11-08-2013, 10:43 PM
(This post was last modified: 12-08-2013, 12:14 AM by Tony Szamboti.)
Albert Doyle Wrote:Tony Szamboti Wrote:NIST also determined the failure initiated at the 98th floor and their analysis here matches those of others and is not in dispute.
Sure. The 98th floor is well within the 93rd floor to 99th floor impact zone. You fail to comprehend that it is perfectly reasonable that the collapse would appear to start on the 98th floor because that was the first level of stable, intact structure vs the unstable, wrecked structure below it that gave out. The load's "center of gravity" was redistributed to the first intact level, the 98th floor. When the area below that failed this intact area dropped as one unit creating the appearance of the collapse starting on the 98th floor, which technically it did, but was caused by the floors below it failing.
This is just pure nonsense.
Using a twenty step ladder with 12 inches between steps as an example I will describe for others why what you are saying can't be right.
Imagine the ladder is in the vertical position against a wall and steps 7 and 8 are damaged, with minor damage to steps 9 and 10, and very minor damage to step 11.
You are saying that if the ladder vertical side bar supports fail at steps 7 and 8 that it would appear to fail at step 11 because it is the first step with little to no damage.

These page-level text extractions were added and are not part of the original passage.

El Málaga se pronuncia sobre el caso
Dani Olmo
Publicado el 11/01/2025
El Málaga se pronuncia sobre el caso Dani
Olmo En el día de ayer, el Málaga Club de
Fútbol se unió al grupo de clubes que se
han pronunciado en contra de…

You are also saying that even if it appears to fail at step 11 that it would have actually failed at steps 7 and 8 and we couldn't tell in a video of the failure taken from fairly close by.
The reality is that there was more than sufficient resolution in the video, so we could tell that a failure at step 11 is where the failure actually took place and we would have to find out why it failed there and not where the more significant damage was located.
Another point to remember about all of this is that there were not many core columns damaged on any floor, and there were none damaged at floor 98, where the collapse most certainly did initiate, whether you like it or not.
What you should be asking yourself is why the core failed at all.